“I had just started working in Critical Care was the pandemic began, so it was a huge learning curve for me. I had experience from working in A&E, but this is a whole new specialty, and it was like going back to school again. I hadn’t built those relationships with my colleagues at that point, but after what we have been through, we are so strong as a team.
“I have learnt so much from this experience. There have been times when it has been terrifying. Our patients were so poorly and in those early months we didn’t know what we were fighting but doing everything in our power to keep them alive. It was relentless. We lost so many and even lost friends. I have lost two people I know from Covid and when that happened it was hard to cope with.

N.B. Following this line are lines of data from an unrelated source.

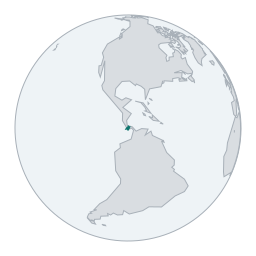 the Earth from above Veraguas, rotated 29°
{"feature_id": "PAN-1341", "entity_name": "Veraguas", "entity_type": "Province", "adm_level": 1, "iso_a3": "PAN", "parent_name": "Panama", "parent_adm1": "", "projection": "orthographic", "projection_center": [-81.249, 8.046], "detail": "fine", "context": "on_globe", "style": "filled", "palette": "teal", "viewbox_px": 256, "rotation_deg": 29, "n_neighbors": 0, "source": "natural_earth", "source_scale": "10m", "svg_char_len": 8241}
<svg xmlns="http://www.w3.org/2000/svg" viewBox="0 0 256 256"><g transform="rotate(29 128 128)"><circle cx="128" cy="128" r="113" fill="#eef3f6" stroke="#a8b0b8"/><path d="M134.0,127.4L131.3,126.3L128.7,129.6L119.5,124.2L116.1,117.6L87.5,106.8L84.5,103.5L84.5,98.0L75.1,80.4L79.1,96.9L75.4,93.6L72.5,87.7L74.2,86.3L72.4,77.9L69.2,74.7L69.3,64.6L76.4,52.5L77.4,54.4L78.9,51.6L77.8,49.2L76.7,48.4L80.6,38.3L78.0,33.7L73.6,34.9L77.4,32.9L66.6,37.5L62.9,38.3L69.3,35.8L71.6,34.5L70.2,34.1L72.3,32.6L72.8,31.7L75.5,30.2L79.0,29.2L80.8,28.3L79.7,28.1L81.7,26.7L83.0,27.1L86.6,24.8L93.2,23.6L94.7,27.2L100.5,26.5L107.9,30.4L109.4,29.2L113.2,30.5L116.4,29.7L116.8,31.0L119.0,29.3L117.9,28.3L118.5,27.3L120.3,26.9L121.2,28.3L120.4,28.8L121.6,29.0L121.3,30.0L122.5,29.2L123.4,31.3L125.1,28.7L128.0,29.8L127.9,31.4L124.5,31.9L115.7,38.0L114.5,40.4L116.3,42.8L126.8,45.5L127.0,48.0L129.6,50.9L131.2,49.0L129.6,46.1L133.1,43.6L130.8,40.8L131.9,39.5L130.9,36.5L134.7,36.4L139.0,37.9L140.0,40.4L142.0,41.3L144.0,38.6L148.8,43.4L157.0,47.1L157.8,48.7L154.1,51.7L146.5,52.0L141.6,57.3L148.5,53.4L150.5,57.9L152.4,58.6L154.5,58.3L155.2,56.5L156.6,58.1L150.3,62.2L148.9,60.7L150.9,59.4L147.4,59.7L143.1,63.1L144.5,65.5L136.7,69.2L137.5,71.0L136.3,73.0L135.5,69.8L136.8,75.9L127.9,83.3L129.5,94.8L123.8,86.0L119.3,85.1L113.9,85.5L114.0,87.3L106.7,86.1L100.2,90.2L98.2,99.4L101.0,106.4L109.2,106.6L111.5,102.6L117.4,101.6L113.5,112.5L123.9,113.8L123.1,122.0L126.1,126.1L131.2,124.9L136.6,126.8L140.2,121.9L146.1,119.2L146.5,125.8L149.6,119.6L153.0,122.7L164.7,121.9L163.9,123.4L173.7,130.7L184.1,133.5L186.4,138.1L185.3,141.1L188.7,141.7L188.8,143.7L202.2,145.4L208.7,149.5L208.2,156.2L202.2,164.5L195.6,180.8L184.5,186.8L180.9,193.2L170.8,202.6L164.3,202.3L165.3,206.4L160.9,209.2L156.4,209.5L155.0,212.5L151.6,212.7L153.3,214.5L147.0,218.3L147.8,221.2L143.0,224.1L143.6,225.7L142.1,225.7L140.3,226.3L139.8,227.2L135.6,225.8L135.3,222.1L137.5,220.2L135.6,219.9L140.3,214.7L137.9,215.8L140.0,207.8L144.2,200.9L148.4,180.3L146.3,176.1L138.0,171.4L128.0,155.6L130.9,148.9L128.6,145.8L136.1,136.2L134.0,127.4ZM25.3,95.8L26.1,93.3L26.2,95.0L25.3,95.8ZM26.3,91.7L26.1,92.6L26.2,91.9L26.3,91.7ZM26.1,91.2L26.2,91.6L26.0,91.4L26.1,91.2ZM25.8,90.8L26.0,90.9L25.9,91.0L25.8,90.8ZM129.1,98.7L141.0,104.0L134.5,104.9L135.7,103.8L132.6,101.6L127.0,99.6L121.2,101.0L129.1,98.7ZM25.7,89.4L25.7,89.0L26.0,88.8L25.7,89.4ZM134.0,92.2L132.0,91.8L134.0,91.7L134.0,92.2ZM75.8,48.4L77.6,49.4L77.8,52.2L76.1,51.5L75.8,48.4ZM75.6,43.7L77.1,43.5L75.1,46.1L74.9,45.4L75.6,43.7ZM69.9,36.4L71.0,36.6L69.2,36.9L69.9,36.4ZM72.4,31.9L71.5,32.4L72.2,31.7L72.4,31.9ZM128.8,36.9L129.8,36.7L129.5,37.3L128.8,36.9ZM127.4,35.9L126.3,36.7L125.5,36.4L126.2,35.9L127.4,35.9ZM76.8,28.9L78.2,27.9L77.4,28.7L76.8,28.9ZM129.0,35.0L124.2,35.7L122.8,35.1L124.3,32.8L129.0,35.0ZM79.5,27.2L82.8,25.2L80.9,25.9L88.0,23.0L82.9,25.5L82.2,26.3L81.2,26.4L79.5,27.2ZM116.8,28.2L118.0,29.2L115.4,28.9L116.8,28.2ZM115.0,28.2L106.1,29.1L105.3,27.6L108.4,27.5L106.0,26.1L109.9,24.9L112.2,25.4L111.9,26.6L113.6,25.3L115.0,28.2ZM91.4,21.9L92.8,21.4L92.0,21.8L91.4,21.9ZM118.5,26.9L116.8,27.1L116.0,25.8L119.2,25.2L118.5,25.8L118.5,26.9ZM103.4,26.5L103.4,25.5L106.5,24.2L106.9,23.7L110.0,24.8L103.4,26.5ZM119.6,25.8L120.9,24.9L123.0,25.2L120.2,26.7L119.6,25.8ZM114.4,25.7L114.1,25.1L115.3,25.2L114.4,25.7ZM130.9,26.1L128.9,26.1L128.2,25.4L130.9,26.1ZM121.3,24.6L120.6,24.5L120.1,24.3L121.4,23.7L121.3,24.6ZM112.0,23.9L113.3,23.7L110.9,23.4L113.2,22.6L114.8,23.5L115.1,22.8L115.8,22.6L116.3,23.6L112.0,23.9ZM121.3,22.6L124.1,23.8L128.1,23.8L128.7,24.4L122.3,24.4L121.3,22.6ZM118.3,23.1L120.3,22.9L120.1,23.6L118.7,24.2L118.3,23.1ZM114.2,21.8L110.3,22.8L110.1,22.6L114.2,21.8ZM122.5,22.4L121.8,22.2L122.8,22.4L122.5,22.4ZM116.8,21.8L115.4,22.1L115.2,21.8L116.8,21.8ZM121.5,21.5L122.4,21.8L121.4,22.2L121.5,21.5ZM119.4,21.5L119.4,21.1L120.5,22.1L118.8,21.7L119.4,21.5ZM116.8,21.5L116.2,21.5L117.4,21.4L116.8,21.5ZM124.7,20.1L126.3,21.3L124.2,22.0L122.9,20.7L124.7,20.1ZM142.4,228.7L135.8,226.3L139.6,227.4L142.9,226.0L146.2,227.8L142.4,228.7ZM151.9,224.9L155.3,223.9L155.9,224.3L153.7,225.1L151.9,224.9ZM208.7,49.4L206.4,47.3L208.7,49.6L211.2,52.0L214.0,55.2L213.6,54.8L208.5,50.0L209.9,53.0L216.7,63.8L216.4,65.6L213.9,64.9L206.2,55.5L207.7,52.5L205.0,49.6L200.4,46.6L201.2,46.2L199.5,44.7L199.6,43.7L195.5,39.5L195.0,38.4L189.2,34.4L188.1,33.4L191.8,36.0L194.1,37.4L192.3,35.5L191.7,35.1L200.5,41.8L208.7,49.4ZM181.5,28.9L181.8,29.0L177.5,26.9L173.4,24.9L172.2,24.4L178.9,27.7L181.4,29.0L183.3,30.0L190.3,34.3L191.9,35.6L185.2,31.7L186.6,33.3L180.8,30.0L166.2,22.3L162.3,20.7L162.9,20.9L172.4,24.5L181.5,28.9ZM90.4,21.8L89.3,22.2L89.6,22.1L91.6,21.4L88.0,23.0L80.9,25.9L80.6,25.9L76.4,28.0L76.4,27.9L90.4,21.8ZM240.4,120.6L240.2,118.8L240.2,120.5L239.6,117.0L239.3,117.5L235.6,124.1L232.8,120.1L225.6,106.4L225.1,99.6L222.2,92.8L216.4,66.1L218.4,66.2L217.5,60.2L218.0,60.5L221.6,65.6L222.7,67.0L226.8,74.0L230.5,81.2L233.6,88.8L236.2,96.5L238.1,104.4L239.6,112.5L240.4,120.6ZM222.1,78.3L223.2,80.4L222.1,78.3ZM165.1,121.8L166.5,123.0L164.7,123.1L165.1,121.8ZM133.7,107.6L136.1,107.7L137.4,108.7L135.6,109.1L133.7,107.6ZM154.1,107.1L156.9,107.5L154.0,108.2L154.1,107.1ZM142.8,104.7L151.9,107.0L146.4,109.1L140.6,107.8L144.5,107.1L142.8,104.7ZM133.1,95.9L134.6,96.4L134.2,97.6L133.1,95.9ZM135.5,92.1L134.9,92.3L134.1,91.3L135.5,92.1ZM150.9,57.6L151.4,57.4L153.6,57.4L152.7,58.2L150.9,57.6ZM162.4,53.7L164.5,56.4L162.4,54.9L161.6,56.3L156.1,55.1L158.0,49.4L158.1,52.1L162.4,53.7ZM149.3,52.3L152.5,53.4L148.9,52.5L149.3,52.3ZM189.8,39.0L191.3,39.4L193.3,41.2L193.9,43.5L191.0,40.8L189.8,39.0ZM192.9,39.7L186.1,35.7L185.4,34.4L186.9,35.8L187.2,35.3L189.7,37.4L195.7,40.4L197.9,42.2L197.9,44.9L196.7,42.9L195.3,42.5L192.9,39.7ZM169.9,30.9L167.0,30.0L169.3,28.2L171.8,29.3L172.6,31.4L170.2,31.4L169.9,30.9ZM132.5,31.0L131.3,31.4L131.0,30.9L131.9,30.2L132.5,31.0ZM130.0,26.2L137.9,29.2L136.8,29.7L142.7,31.3L142.2,33.3L138.4,32.1L142.4,35.0L138.8,34.8L141.8,36.7L133.4,33.9L130.3,34.0L133.9,33.0L134.5,31.1L133.8,30.4L129.5,28.4L123.1,28.2L122.6,26.5L124.0,25.5L125.5,25.3L125.3,26.3L127.4,25.3L128.3,26.7L130.0,26.2ZM140.4,18.4L139.6,18.9L143.9,18.6L144.8,19.4L145.3,19.3L147.3,20.1L150.6,21.0L150.5,21.3L151.8,21.5L153.1,22.2L154.9,22.6L155.3,23.6L157.5,24.3L156.5,24.4L160.1,25.4L157.6,25.1L159.2,26.1L160.8,25.9L159.0,31.5L160.1,34.6L162.5,37.5L157.9,37.0L152.7,34.2L148.0,30.6L147.5,27.9L145.6,28.4L144.7,27.3L146.7,27.4L143.2,26.6L143.1,25.8L138.9,23.7L134.0,23.5L132.3,22.8L134.2,22.5L131.2,22.1L133.6,21.2L132.4,20.8L133.6,19.6L137.8,19.5L136.2,19.1L137.0,18.4L140.4,18.4ZM125.1,19.8L129.9,19.1L132.8,19.3L129.6,21.3L130.3,21.8L128.3,23.5L124.2,23.2L125.2,22.7L125.1,22.2L126.4,22.5L125.3,21.9L126.6,21.3L126.1,20.7L127.8,20.6L125.1,19.8ZM217.7,59.9L216.4,58.3L216.4,58.2L216.0,57.7L217.7,59.9ZM213.1,55.0L212.7,54.4L215.3,57.3L215.3,57.6L213.1,55.0ZM210.4,51.8L212.5,54.2L211.4,53.0L210.4,51.8ZM191.3,35.4L190.7,34.9L191.5,35.4L192.8,36.3L191.3,35.4ZM153.4,18.9L152.5,18.9L151.8,18.7L148.2,18.2L147.3,17.8L149.0,17.9L153.4,18.9ZM151.8,18.3L150.4,18.1L150.8,18.1L151.8,18.3ZM146.4,17.4L146.7,17.7L146.4,17.4ZM141.4,16.2L143.2,16.4L142.9,16.5L141.4,16.2ZM92.1,21.6L92.7,21.5L91.4,21.9L92.1,21.6Z" fill="#d9dde1" stroke="#a8b0b8" stroke-width="1"/><path d="M128.1,126.5L128.3,126.5L128.5,126.4L128.8,126.3L128.8,126.5L129.0,126.6L129.0,126.8L128.9,127.0L129.0,127.2L129.0,127.4L129.1,127.5L129.0,127.8L128.9,127.9L128.8,128.0L128.7,128.2L128.6,128.3L128.6,128.5L128.9,128.9L129.0,129.0L129.1,129.3L129.2,129.5L129.3,129.5L129.0,129.6L128.9,129.6L128.7,129.6L128.7,129.4L128.6,129.2L128.6,128.9L128.4,128.8L128.4,128.7L128.5,128.7L128.4,128.7L128.4,128.4L128.2,128.4L128.2,128.5L128.1,128.8L127.9,128.8L127.7,128.7L127.4,128.6L127.3,128.4L127.3,128.2L127.2,128.2L127.3,128.0L127.3,127.8L127.4,127.7L127.5,127.6L127.5,127.4L127.5,127.2L127.5,126.9L127.6,127.0L127.8,127.0L128.0,127.1L128.1,126.9L128.1,126.7L128.1,126.5ZM127.2,129.3L127.3,129.3L127.2,129.4L126.9,129.3L126.8,129.2L126.9,128.9L127.0,128.8L127.1,129.0L127.1,129.3L127.2,129.3ZM128.2,129.0L128.2,128.9L128.3,128.9L128.4,129.0L128.2,129.0L128.2,129.0ZM126.9,129.5L127.0,129.5L126.9,129.6L126.9,129.5Z" fill="#14b8a6" stroke="#0f766e" stroke-width="1.5"/></g></svg>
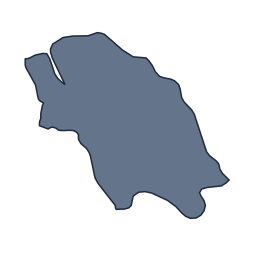 the District of Viana do Castelo, rotated 81°
{"feature_id": "PRT-741", "entity_name": "Viana do Castelo", "entity_type": "District", "adm_level": 1, "iso_a3": "PRT", "parent_name": "Portugal", "parent_adm1": "", "projection": "orthographic", "projection_center": [-8.501, 41.884], "detail": "fine", "context": "isolated", "style": "filled", "palette": "slate", "viewbox_px": 256, "rotation_deg": 81, "n_neighbors": 0, "source": "natural_earth", "source_scale": "10m", "svg_char_len": 1397}
<svg xmlns="http://www.w3.org/2000/svg" viewBox="0 0 256 256"><g transform="rotate(81 128 128)"><path d="M195.2,36.3L197.5,39.6L199.8,44.7L199.1,59.4L199.9,64.9L203.2,67.5L207.0,66.4L211.5,64.3L216.7,63.7L221.6,65.8L225.4,69.5L227.5,74.6L227.0,80.5L224.3,84.8L220.3,88.2L213.0,93.1L205.6,100.4L195.9,114.9L193.5,121.1L193.1,127.4L196.0,133.5L205.1,137.0L207.0,139.7L207.5,144.2L206.5,152.4L206.4,152.5L205.4,152.8L202.3,152.8L178.3,166.1L172.1,168.4L149.8,169.5L146.0,170.3L142.5,171.8L140.6,173.1L136.1,176.9L131.8,178.6L129.8,178.5L127.7,178.0L125.6,178.5L124.3,179.4L122.3,181.7L121.5,184.2L121.0,186.8L120.5,192.0L120.0,194.5L119.3,196.9L117.0,199.1L115.7,201.4L115.2,203.4L116.4,207.1L111.9,215.1L110.2,214.9L107.8,214.3L105.0,212.7L99.9,211.8L92.4,209.0L90.3,207.6L89.1,208.5L88.2,210.0L86.3,211.6L84.1,212.1L71.0,212.6L52.4,219.4L49.9,219.7L44.9,218.9L43.7,218.7L43.6,214.6L41.5,208.4L41.0,200.4L41.9,196.6L47.6,194.4L63.3,191.8L67.7,189.8L71.7,186.8L75.3,183.4L47.1,191.8L41.2,192.6L37.9,192.2L33.3,189.2L28.5,178.1L28.5,168.4L30.7,153.0L29.0,143.4L30.1,139.8L31.9,136.5L49.9,121.5L58.5,111.8L61.6,99.2L64.5,97.1L70.2,94.2L76.7,92.2L81.9,88.8L83.8,85.3L86.5,78.0L88.7,74.6L93.0,71.3L97.4,70.4L106.7,70.2L111.4,68.3L120.1,62.3L124.8,60.4L163.8,54.1L168.1,51.8L174.6,45.8L176.8,44.4L178.7,43.9L183.0,43.7L187.7,41.8L195.2,36.3Z" fill="#64748b" stroke="#1e293b" stroke-width="1.5"/></g></svg>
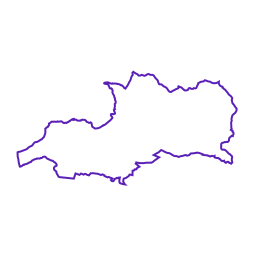 Distracción, La Guajira, Colombia (Natural Earth projection), rotated 96°
{"feature_id": "7082276B35872323079688", "entity_name": "Distracción", "entity_type": "district", "adm_level": 2, "iso_a3": "COL", "parent_name": "Colombia", "parent_adm1": "La Guajira", "projection": "natural_earth1", "projection_center": [-72.95, 10.911], "detail": "fine", "context": "isolated", "style": "outline", "palette": "violet", "viewbox_px": 256, "rotation_deg": 96, "n_neighbors": 0, "source": "geoboundaries", "source_scale": "gbopen_adm2", "svg_char_len": 5828}
<svg xmlns="http://www.w3.org/2000/svg" viewBox="0 0 256 256"><g transform="rotate(96 128 128)"><path d="M151.6,20.7L150.7,20.8L149.7,21.3L147.6,21.6L147.2,21.4L146.0,21.4L145.2,21.7L143.3,24.1L143.0,25.2L141.9,26.2L139.9,28.8L139.5,30.1L139.7,31.9L139.4,32.6L138.6,33.2L134.6,33.6L133.8,33.5L132.9,32.8L132.6,31.6L131.8,30.2L131.9,29.5L131.4,28.3L131.5,27.4L130.8,26.7L130.0,26.3L128.4,26.4L127.0,26.0L125.3,24.3L124.9,24.1L125.1,22.9L124.0,22.8L123.0,22.4L121.5,22.7L120.9,23.6L120.1,23.6L119.8,23.7L119.6,24.7L119.2,25.5L118.0,24.8L117.2,25.2L111.7,26.0L109.7,25.6L108.4,26.0L107.7,26.0L104.9,25.6L103.6,24.8L101.9,23.1L100.2,22.2L99.1,21.9L97.4,22.0L95.3,24.0L93.6,25.3L92.6,26.6L89.2,27.8L88.0,27.4L87.1,27.6L85.5,29.1L84.1,31.3L82.7,32.4L79.8,35.4L78.9,37.0L78.4,37.3L78.0,38.2L77.1,38.3L76.7,40.0L76.2,40.9L75.1,41.9L73.6,42.5L72.5,42.5L73.1,43.3L74.0,44.8L74.4,46.3L74.5,48.0L74.2,49.6L73.4,50.9L73.3,53.1L72.6,55.6L72.5,56.6L73.6,57.5L74.2,59.3L74.5,60.6L75.5,61.8L76.0,62.8L76.3,62.9L77.4,62.9L78.5,63.5L80.6,64.1L81.1,64.3L81.5,65.0L81.6,65.3L81.5,66.7L82.3,67.5L82.4,69.3L81.9,70.5L81.9,71.3L82.2,71.7L83.8,72.4L84.5,73.8L84.7,75.1L84.5,76.0L83.8,76.7L83.3,77.7L82.1,79.0L81.8,80.8L81.4,81.6L81.3,82.2L81.7,82.3L82.5,81.9L83.2,82.2L83.7,83.0L84.2,84.2L85.6,86.0L86.3,87.4L87.6,88.8L87.7,89.7L87.5,90.6L87.2,91.0L86.6,91.7L84.6,93.3L83.7,94.4L82.7,97.1L81.2,99.1L81.1,99.7L81.3,100.8L81.0,101.8L79.7,102.5L77.5,103.5L75.2,106.2L73.3,107.7L72.8,108.6L72.6,109.3L72.8,111.4L72.1,113.3L73.1,115.3L73.6,115.5L74.4,117.1L74.2,118.0L73.7,119.7L73.8,120.2L74.6,121.3L74.6,122.2L74.7,123.0L73.5,124.3L73.0,125.9L71.6,128.6L72.7,129.4L74.6,128.8L76.3,129.8L80.2,130.6L82.6,131.7L85.2,132.6L89.1,134.7L88.6,135.9L87.6,136.7L86.2,138.5L86.2,139.8L85.8,140.0L85.3,141.8L85.3,143.1L85.0,143.7L85.2,144.3L85.1,145.9L85.4,147.2L85.2,148.0L85.7,148.6L85.2,151.2L84.8,152.2L84.7,153.3L85.3,155.7L85.6,156.2L85.9,156.4L86.3,156.1L86.5,155.0L86.6,152.8L86.9,152.2L87.6,151.6L88.4,151.5L89.0,150.9L90.3,150.3L90.6,149.4L90.3,148.8L90.8,148.1L92.6,147.1L93.5,147.3L94.8,147.0L96.5,145.9L97.3,145.2L99.0,144.7L99.6,144.2L101.5,143.8L102.9,143.0L104.5,143.0L104.9,143.1L105.5,143.7L107.6,143.3L109.9,143.5L110.6,142.9L111.6,143.9L112.5,143.6L113.9,142.7L115.1,142.5L115.8,143.8L115.7,145.0L115.9,146.2L116.7,146.4L117.4,146.3L118.7,144.9L119.3,144.6L119.8,144.7L122.3,146.5L123.8,148.1L124.6,148.7L124.8,149.1L125.7,149.8L126.2,150.4L127.4,151.6L127.7,152.7L128.0,153.1L128.6,153.3L129.0,154.3L129.8,155.1L130.7,156.4L131.5,158.3L132.0,160.8L130.3,163.8L127.0,164.8L126.3,165.7L126.7,166.2L127.0,167.3L126.6,168.0L126.1,169.9L125.2,170.5L124.5,171.6L124.5,174.3L124.8,174.7L125.0,175.4L125.6,175.7L125.6,176.4L125.9,178.0L125.8,179.4L125.1,180.5L125.3,181.6L124.5,182.7L124.7,183.0L124.9,183.8L125.3,183.6L125.3,183.1L125.6,183.0L125.7,183.5L125.5,184.6L125.9,185.4L126.9,186.3L127.1,186.9L127.3,186.9L127.9,187.5L128.3,187.9L128.4,188.6L128.9,189.0L129.1,189.5L129.5,189.9L129.3,191.0L129.5,191.6L129.8,192.0L129.8,192.3L129.2,193.5L128.3,194.8L128.4,195.5L128.8,196.6L128.9,197.7L129.1,198.1L128.8,198.8L129.3,199.6L129.4,200.7L129.3,202.0L129.6,202.7L129.7,204.7L131.4,206.2L131.8,207.1L133.5,206.9L134.3,207.5L134.8,207.5L135.1,207.7L135.3,208.2L135.7,208.4L136.2,209.2L137.5,210.2L138.1,210.0L139.6,209.9L140.3,209.8L141.4,209.7L142.8,209.9L145.8,210.7L147.2,211.9L148.2,212.5L148.3,212.9L151.2,216.6L151.8,218.8L152.1,219.3L153.1,220.1L155.4,221.4L157.3,224.4L158.6,225.7L159.1,225.9L159.9,227.0L162.7,232.6L163.4,234.9L163.8,235.3L168.0,234.7L170.7,233.7L173.9,233.0L177.4,231.7L177.8,231.3L177.6,230.9L177.3,230.9L177.0,229.7L175.8,228.5L175.6,227.6L175.4,227.4L175.2,227.5L174.0,224.3L173.5,223.9L172.9,222.8L172.4,222.4L172.1,221.1L170.5,220.2L170.1,219.3L169.8,219.1L169.5,218.5L168.9,217.7L168.5,216.3L167.9,215.6L167.9,214.8L167.6,213.9L167.7,213.0L167.4,212.2L166.9,211.7L166.9,210.9L166.5,210.2L165.7,209.6L165.1,207.8L165.5,206.9L166.7,205.5L167.0,204.9L167.6,203.0L168.0,202.0L168.4,200.6L168.4,199.5L169.6,197.9L169.9,197.0L171.3,195.5L172.3,195.0L173.2,195.3L173.7,196.4L174.5,197.1L175.6,197.5L176.6,197.3L177.5,196.7L178.8,194.7L180.0,194.5L180.8,194.0L183.6,192.0L184.0,191.4L184.0,176.6L178.7,175.4L179.7,171.3L178.2,170.0L179.0,167.3L178.1,166.1L178.2,165.2L178.7,164.2L179.2,161.9L176.9,160.3L176.6,157.1L176.7,155.5L176.7,153.1L177.6,149.9L176.8,148.5L177.5,146.5L178.2,146.4L179.2,143.2L178.7,142.2L179.4,140.0L179.6,138.8L179.9,138.2L181.6,139.5L182.4,138.6L182.5,137.8L182.4,137.0L180.9,136.1L180.0,135.8L179.4,134.5L178.9,134.1L178.7,133.6L179.0,132.8L178.8,132.4L178.3,132.1L178.1,130.9L179.4,131.1L181.6,131.1L183.2,130.7L183.7,130.2L184.3,127.3L184.4,125.1L183.7,125.9L181.6,127.2L179.0,127.1L178.6,126.7L178.0,124.9L175.7,122.3L175.0,121.8L174.3,121.7L174.1,121.1L174.4,118.6L170.0,119.0L169.4,117.3L168.5,117.1L168.2,115.4L166.6,114.6L165.3,112.6L163.0,116.0L162.9,115.7L162.8,116.3L161.4,116.2L161.7,112.3L161.3,108.8L160.7,106.6L160.0,101.0L159.1,99.6L158.1,98.8L153.9,94.0L152.2,99.6L150.0,96.6L149.1,95.1L146.5,92.8L146.9,91.1L147.7,89.4L148.6,86.7L148.7,86.0L148.7,84.1L149.2,83.1L149.5,82.2L150.3,80.9L150.9,79.1L151.0,78.1L150.9,76.5L151.5,74.6L151.4,74.2L150.6,72.9L150.1,71.0L148.9,68.1L148.9,67.4L149.2,67.1L149.3,66.2L148.5,64.2L146.8,63.0L146.2,59.6L145.8,58.8L145.6,57.3L145.3,57.0L145.3,55.2L146.1,51.6L146.8,51.3L146.5,50.4L147.0,49.9L146.9,47.5L147.1,46.3L146.9,45.9L147.2,45.3L147.3,44.6L147.6,44.2L147.7,43.6L147.6,42.8L147.0,42.2L147.0,41.0L147.2,40.1L147.1,39.6L146.7,39.0L148.0,38.8L148.3,38.5L148.6,36.4L148.4,35.5L148.7,34.3L149.2,34.0L149.2,33.5L150.9,31.5L150.8,30.8L150.9,30.3L150.5,29.0L151.3,28.8L152.4,27.2L152.3,26.8L151.8,26.7L151.1,25.1L151.4,24.2L151.9,23.9L152.2,23.5L152.3,22.5L152.7,21.8L152.1,21.5L151.6,20.7Z" fill="none" stroke="#5b21b6" stroke-width="2"/></g></svg>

“One of the many proud moments for me were when our patients started to get better and when we can discharge them. Some of the patients had been on ventilators for over 30 days and I remember lining up along the corridor, in full PPE, and cheering and clapping as one of our patients was wheeled out of the ward, because they were recovering and could go to another ward. It was such a momentous event. We got one. That was what we all needed to keep going.
“Many of the patients on Critical Care cannot speak, so you don’t really know anything about your patient. You rely heavily on relatives telling you about them, so that you know who they are, so I am so glad we now have families back in to visit our patients. It gives the patients that boost and puts their mind at rest that they know the bills have been paid and the dog has been taken for a walk.
“I am fortunate that I have amazing family, friends and partner who are there for me, but if I can take anything from this it is that you need to give time for yourself. As healthcare workers we spend much of our time looking after others, we often forget to drink enough or eat enough or just check we are ok.”